### SELECTED PASSAGE
However, CVs are deleted, when the number of atoms is altered.

[87]:
frames.atom_slice(frames.select('name CA'))
/home/kevin/git/encoder_map_private/encodermap/trajinfo/info_single.py:1691: UserWarning:

Dropping CVs from trajectory. Slicing CVs with this method is currently not possible. Raise an issue if you want to have this feature added.

[88]:
frames.CVs
[88]:
{}

Saving a complete trajectory Ensemble#

The same is possible with a complete TrajEnsemble. We can just save and load it after we have introduced all required collective variables.

A TrajEnsemble can be easily saved and loaded.

[89]:
trajs.save("pASP_pGLU_ensemble.h5", overwrite=True)

The file size is rather large with around 50 MB.

[90]:
Path("pASP_pGLU_ensemble.h5").stat().st_size / 1024 / 1024
[90]:
50.07163143157959

And reloaded

[91]:
loaded_trajs = em.TrajEnsemble.from_dataset("pASP_pGLU_ensemble.h5")
loaded_trajs._CVs
[91]:
<xarray.Dataset>
Dimensions:                             (ATOM: 30, ATOM_NO: 4,
                                         CENTRAL_ANGLES: 28,
                                         CENTRAL_DIHEDRALS: 27,
                                         CENTRAL_DISTANCES: 29, COORDS: 3,
                                         SIDE_DIHEDRALS: 28, traj_num: 7,
                                         frame_num: 5001, traj_name: 1)
Coordinates:
  * ATOM                                (ATOM) <U2 '1' '2' '3' ... '29' '30'
  * ATOM_NO                             (ATOM_NO) int64 0 1 2 3
  * CENTRAL_ANGLES                      (CENTRAL_ANGLES) <U18 'CENTERANGLE   ...
  * CENTRAL_DIHEDRALS                   (CENTRAL_DIHEDRALS) <U18 'CENTERDIH P...
  * CENTRAL_DISTANCES                   (CENTRAL_DISTANCES) <U18 'CENTERDISTA...
  * COORDS                              (COORDS) <U10 'POSITION X' ... 'POSIT...
  * SIDE_DIHEDRALS                      (SIDE_DIHEDRALS) <U18 'SIDECHDIH CHI1...
  * frame_num                           (frame_num) int64 0 1 2 ... 4999 5000
    time                                (traj_num, frame_num) float32 0.0 ......
######
### PROVIDED DATA
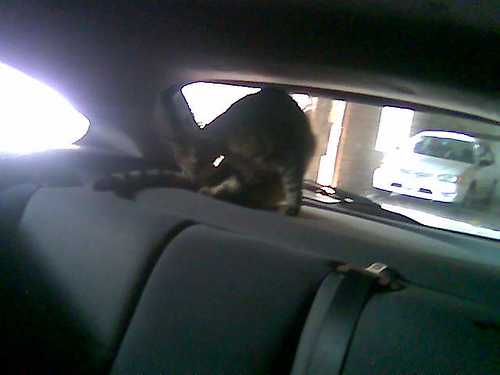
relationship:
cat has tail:
[95, 92, 312, 215] [84, 157, 191, 195]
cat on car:
[95, 92, 312, 215] [4, 3, 498, 372]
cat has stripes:
[95, 92, 312, 215] [281, 156, 299, 215]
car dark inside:
[4, 3, 498, 372] [4, 6, 490, 369]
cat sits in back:
[95, 92, 312, 215] [148, 77, 497, 241]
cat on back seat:
[95, 92, 312, 215] [140, 151, 498, 274]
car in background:
[371, 129, 493, 206] [343, 101, 494, 234]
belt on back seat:
[307, 261, 381, 373] [8, 199, 485, 371]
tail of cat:
[94, 168, 198, 188] [95, 92, 312, 215]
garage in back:
[334, 111, 500, 226] [339, 99, 500, 228]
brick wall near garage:
[337, 102, 383, 196] [334, 111, 500, 226]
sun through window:
[4, 66, 90, 149] [1, 68, 91, 151]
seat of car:
[8, 199, 485, 371] [4, 3, 498, 372]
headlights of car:
[438, 175, 461, 185] [371, 129, 493, 206]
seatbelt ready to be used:
[307, 261, 381, 373] [308, 264, 392, 375]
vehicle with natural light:
[4, 3, 498, 372] [6, 69, 306, 152]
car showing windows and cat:
[4, 3, 498, 372] [95, 92, 312, 215]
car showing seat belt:
[4, 3, 498, 372] [307, 261, 381, 373]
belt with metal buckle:
[307, 261, 381, 373] [364, 260, 386, 276]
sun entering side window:
[4, 66, 90, 149] [1, 68, 91, 151]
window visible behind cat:
[181, 80, 500, 230] [95, 92, 312, 215]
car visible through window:
[371, 129, 493, 206] [181, 80, 500, 230]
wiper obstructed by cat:
[304, 176, 395, 215] [95, 92, 312, 215]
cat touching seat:
[95, 92, 312, 215] [8, 199, 485, 371]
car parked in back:
[371, 129, 493, 206] [148, 77, 497, 241]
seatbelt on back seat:
[307, 261, 381, 373] [8, 199, 485, 371]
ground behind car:
[366, 190, 499, 229] [4, 3, 498, 372]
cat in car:
[95, 92, 312, 215] [4, 3, 498, 372]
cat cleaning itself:
[95, 92, 312, 215] [91, 86, 316, 213]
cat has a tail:
[95, 92, 312, 215] [94, 168, 198, 188]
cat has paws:
[95, 92, 312, 215] [198, 184, 298, 216]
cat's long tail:
[95, 92, 312, 215] [94, 168, 198, 188]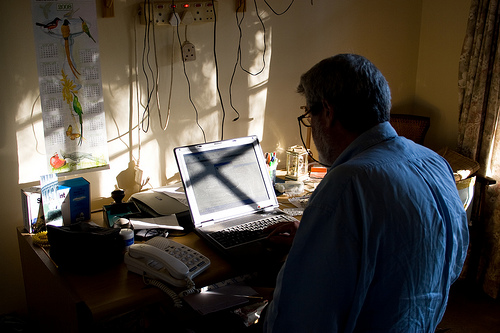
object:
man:
[265, 52, 468, 332]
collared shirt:
[265, 121, 470, 333]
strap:
[298, 120, 331, 168]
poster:
[30, 0, 111, 175]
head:
[296, 52, 391, 168]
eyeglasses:
[298, 109, 312, 127]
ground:
[401, 139, 428, 166]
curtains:
[458, 0, 500, 178]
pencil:
[41, 247, 64, 268]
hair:
[295, 53, 393, 136]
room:
[0, 2, 498, 332]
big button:
[168, 245, 200, 268]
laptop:
[173, 135, 301, 261]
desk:
[11, 168, 498, 316]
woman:
[170, 127, 283, 230]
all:
[9, 41, 49, 164]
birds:
[35, 15, 95, 146]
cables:
[136, 4, 292, 142]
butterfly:
[66, 124, 81, 140]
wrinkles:
[387, 155, 470, 330]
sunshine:
[18, 10, 328, 232]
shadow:
[186, 138, 269, 214]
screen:
[182, 143, 270, 216]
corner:
[20, 228, 90, 315]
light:
[182, 143, 271, 216]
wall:
[2, 3, 475, 322]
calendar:
[32, 1, 110, 174]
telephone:
[125, 236, 211, 307]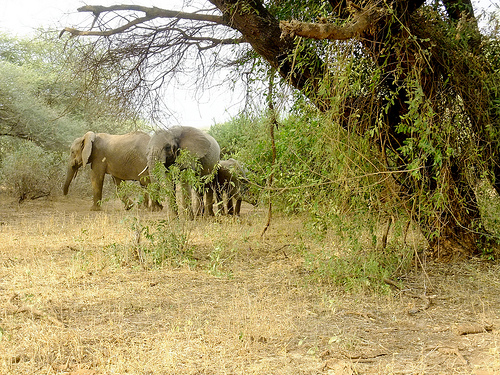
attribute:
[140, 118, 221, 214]
elephant — gray, largest, eating, male, grey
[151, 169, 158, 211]
trunk — long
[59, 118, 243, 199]
elephants — gray, walking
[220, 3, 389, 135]
branch — hanging, brown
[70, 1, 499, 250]
tree — shady, large, brown, tall, wiry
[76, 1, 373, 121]
branches — hanging, dry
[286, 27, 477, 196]
leaves — green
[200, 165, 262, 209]
elephant — small, the baby, youngest, grey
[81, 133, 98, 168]
ear — large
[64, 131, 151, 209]
elephant — gray, large, female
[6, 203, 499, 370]
grass — dry, brown, dead, tall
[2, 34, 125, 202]
tree — green, large, willow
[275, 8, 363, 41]
branch — broken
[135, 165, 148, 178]
tusk — ivory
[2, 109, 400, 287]
shrubs — leafy, green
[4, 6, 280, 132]
sky — gray, hazy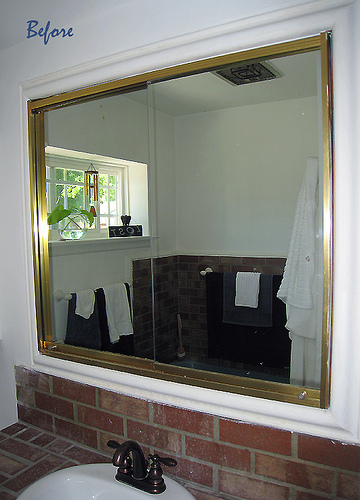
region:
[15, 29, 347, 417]
Big mirror on wall.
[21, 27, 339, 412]
Mirror has golden borders.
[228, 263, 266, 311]
White towel is reflected on mirror.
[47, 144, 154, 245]
Window reflected on mirror is white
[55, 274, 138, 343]
Rack is white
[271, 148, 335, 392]
Bath Cloth hangs from hanger in wall.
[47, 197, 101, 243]
Large leaves in vase.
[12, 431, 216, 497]
White sink on a brick counter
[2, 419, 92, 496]
Counter is made of brick.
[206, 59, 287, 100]
Bathroom extractor fan on ceiling.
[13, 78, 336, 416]
large bathroom mirror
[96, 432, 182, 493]
bathroom faucet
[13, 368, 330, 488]
brick counter top and back splash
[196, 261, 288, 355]
reflection of towels hanging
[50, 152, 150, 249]
reflection of window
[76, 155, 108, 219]
wind chimes hanging in window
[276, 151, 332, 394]
reflection of bathrobe hanging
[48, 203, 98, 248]
green leaves in bowl of water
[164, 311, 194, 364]
reflection of toilet brush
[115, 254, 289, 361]
stylized brick wall panel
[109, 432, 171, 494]
bronze fixtures on a sink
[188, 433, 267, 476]
red bricks in a wall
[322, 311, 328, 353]
gold frame of a mirror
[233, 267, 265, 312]
a white hand towel reflected in the mirror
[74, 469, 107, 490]
a white porcelain sink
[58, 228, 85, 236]
a glass bowl of water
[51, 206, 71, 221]
a bright green plant leaf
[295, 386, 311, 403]
a silver metal screw in the mirror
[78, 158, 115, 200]
windchimes hanging at a window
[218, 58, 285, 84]
a black vent in the celiling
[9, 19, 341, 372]
a brass trimmed mirror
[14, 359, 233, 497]
a wall made of brick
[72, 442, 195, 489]
a bathroom sink faucet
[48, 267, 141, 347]
two white towels hanging on a rod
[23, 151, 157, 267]
a window with a large ledge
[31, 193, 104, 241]
a plant in a glass bowl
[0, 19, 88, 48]
the word before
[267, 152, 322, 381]
a white house coat hanging on a hook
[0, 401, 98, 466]
several bricks with cement holding them in place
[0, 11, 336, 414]
reflection of a room in a mirro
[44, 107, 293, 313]
this is a glass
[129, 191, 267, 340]
the glass is transparent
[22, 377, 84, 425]
this is a wall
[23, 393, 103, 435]
the wall is made of bricks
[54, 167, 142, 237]
this is a window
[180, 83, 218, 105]
this is the roof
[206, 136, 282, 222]
this is a wall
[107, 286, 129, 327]
this is a towel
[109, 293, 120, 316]
the towel is white in color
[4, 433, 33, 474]
this is the floor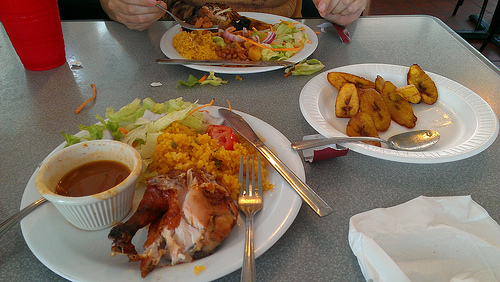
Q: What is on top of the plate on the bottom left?
A: A fork and knife.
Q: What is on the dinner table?
A: Napkins.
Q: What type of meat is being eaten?
A: Chicken.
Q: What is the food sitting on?
A: Plate.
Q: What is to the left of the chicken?
A: Barbecue sauce.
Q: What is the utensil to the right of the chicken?
A: Fork.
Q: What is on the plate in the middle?
A: Fried plantains.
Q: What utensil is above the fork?
A: Knife.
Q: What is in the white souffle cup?
A: Dipping sauce.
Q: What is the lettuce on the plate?
A: Salad.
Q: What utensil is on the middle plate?
A: Spoon.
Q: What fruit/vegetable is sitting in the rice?
A: Tomato.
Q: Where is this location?
A: Restaurant.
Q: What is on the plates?
A: Food.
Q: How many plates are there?
A: Three.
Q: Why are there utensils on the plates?
A: To eat with.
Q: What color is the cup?
A: Red.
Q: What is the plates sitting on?
A: Table.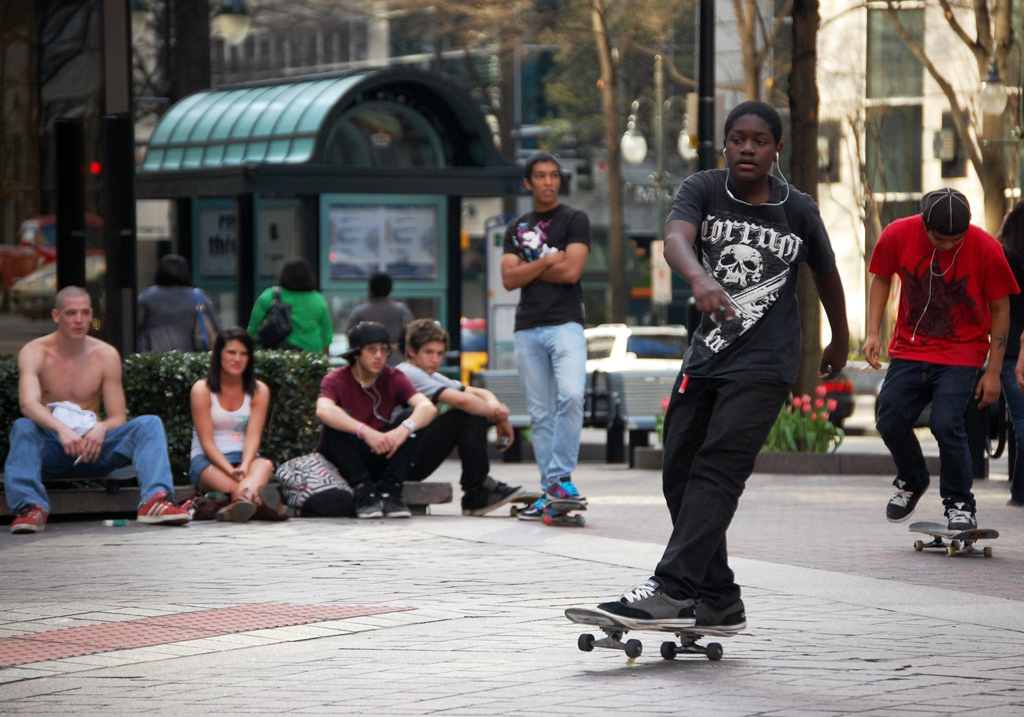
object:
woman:
[190, 328, 298, 520]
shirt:
[320, 364, 417, 434]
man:
[315, 322, 438, 521]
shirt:
[394, 364, 464, 424]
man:
[400, 317, 519, 515]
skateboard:
[509, 493, 586, 525]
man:
[503, 157, 591, 519]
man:
[15, 287, 192, 531]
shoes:
[136, 495, 189, 525]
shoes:
[11, 504, 49, 533]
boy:
[605, 100, 854, 626]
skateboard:
[565, 608, 739, 661]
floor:
[0, 523, 1024, 714]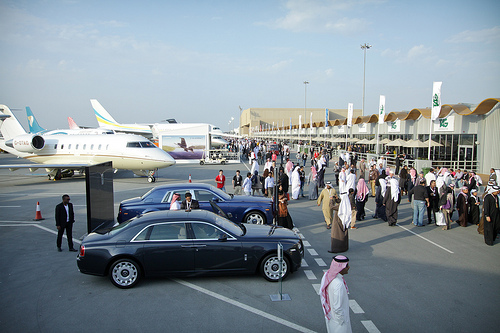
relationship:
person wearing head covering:
[318, 255, 350, 333] [320, 253, 346, 314]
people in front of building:
[217, 135, 499, 250] [226, 99, 499, 207]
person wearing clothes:
[318, 255, 350, 333] [319, 270, 352, 332]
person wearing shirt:
[215, 169, 227, 190] [216, 174, 226, 187]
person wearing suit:
[56, 194, 78, 251] [55, 202, 75, 248]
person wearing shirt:
[56, 194, 78, 251] [63, 204, 71, 221]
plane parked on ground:
[0, 105, 177, 183] [2, 163, 500, 331]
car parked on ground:
[78, 200, 306, 288] [2, 163, 500, 331]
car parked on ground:
[117, 183, 275, 227] [2, 163, 500, 331]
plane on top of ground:
[0, 105, 177, 183] [2, 163, 500, 331]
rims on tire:
[266, 258, 286, 278] [259, 252, 290, 282]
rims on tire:
[113, 262, 136, 286] [106, 256, 141, 289]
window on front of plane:
[126, 140, 141, 149] [0, 105, 177, 183]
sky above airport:
[0, 2, 499, 134] [0, 80, 499, 332]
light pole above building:
[357, 42, 372, 114] [226, 99, 499, 207]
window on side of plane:
[53, 143, 58, 150] [0, 105, 177, 183]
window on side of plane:
[60, 144, 65, 151] [0, 105, 177, 183]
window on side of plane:
[68, 143, 72, 149] [0, 105, 177, 183]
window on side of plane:
[82, 142, 87, 151] [0, 105, 177, 183]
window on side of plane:
[75, 142, 80, 150] [0, 105, 177, 183]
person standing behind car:
[182, 192, 199, 209] [78, 200, 306, 288]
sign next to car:
[271, 242, 291, 301] [78, 200, 306, 288]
######
In the passage on saving a trajectory ensemble, what happens to CVs when the number of atoms is altered?

- COMPLETED TASK: They are deleted.